> **Goal of the exercise**
Would you print all of the entries word for word?

> **Provided records**
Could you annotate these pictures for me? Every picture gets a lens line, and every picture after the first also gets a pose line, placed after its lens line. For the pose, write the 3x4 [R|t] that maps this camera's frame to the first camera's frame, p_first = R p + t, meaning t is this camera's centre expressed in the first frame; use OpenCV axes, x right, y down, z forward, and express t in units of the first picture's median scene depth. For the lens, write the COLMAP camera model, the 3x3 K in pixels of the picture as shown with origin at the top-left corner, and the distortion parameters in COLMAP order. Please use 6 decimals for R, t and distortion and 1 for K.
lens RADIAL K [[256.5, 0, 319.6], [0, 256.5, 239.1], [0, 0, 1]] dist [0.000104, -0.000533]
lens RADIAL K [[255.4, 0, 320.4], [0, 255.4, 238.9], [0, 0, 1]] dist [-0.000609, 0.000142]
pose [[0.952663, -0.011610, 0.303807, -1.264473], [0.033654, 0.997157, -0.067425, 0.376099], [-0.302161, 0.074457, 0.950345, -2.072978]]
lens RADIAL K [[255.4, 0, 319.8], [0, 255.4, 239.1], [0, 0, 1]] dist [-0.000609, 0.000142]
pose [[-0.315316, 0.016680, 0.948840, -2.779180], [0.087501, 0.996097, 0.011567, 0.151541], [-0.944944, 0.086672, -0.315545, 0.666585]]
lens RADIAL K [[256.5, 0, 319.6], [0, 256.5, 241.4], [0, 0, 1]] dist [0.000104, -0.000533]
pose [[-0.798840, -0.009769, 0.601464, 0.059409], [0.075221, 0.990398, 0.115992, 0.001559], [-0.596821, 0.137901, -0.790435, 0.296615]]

> **Written solution**
Could you annotate these pictures for me? Every picture gets a lens line, and every picture after the first also gets a pose line, placed after its lens line. For the pose, write the 3x4 [R|t] that maps this camera's frame to the first camera's frame, p_first = R p + t, meaning t is this camera's centre expressed in the first frame; use OpenCV axes, x right, y down, z forward, and express t in units of the first picture's median scene depth. For the lens, write the COLMAP camera model, the 3x3 K in pixels of the picture as shown with origin at the top-left corner, and the distortion parameters in COLMAP order. Please use 6 decimals for R, t and distortion and 1 for K.
lens RADIAL K [[256.5, 0, 319.6], [0, 256.5, 239.1], [0, 0, 1]] dist [0.000104, -0.000533]
lens RADIAL K [[255.4, 0, 320.4], [0, 255.4, 238.9], [0, 0, 1]] dist [-0.000609, 0.000142]
pose [[0.952663, -0.011610, 0.303807, -1.264473], [0.033654, 0.997157, -0.067425, 0.376099], [-0.302161, 0.074457, 0.950345, -2.072978]]
lens RADIAL K [[255.4, 0, 319.8], [0, 255.4, 239.1], [0, 0, 1]] dist [-0.000609, 0.000142]
pose [[-0.315316, 0.016680, 0.948840, -2.779180], [0.087501, 0.996097, 0.011567, 0.151541], [-0.944944, 0.086672, -0.315545, 0.666585]]
lens RADIAL K [[256.5, 0, 319.6], [0, 256.5, 241.4], [0, 0, 1]] dist [0.000104, -0.000533]
pose [[-0.798840, -0.009769, 0.601464, 0.059409], [0.075221, 0.990398, 0.115992, 0.001559], [-0.596821, 0.137901, -0.790435, 0.296615]]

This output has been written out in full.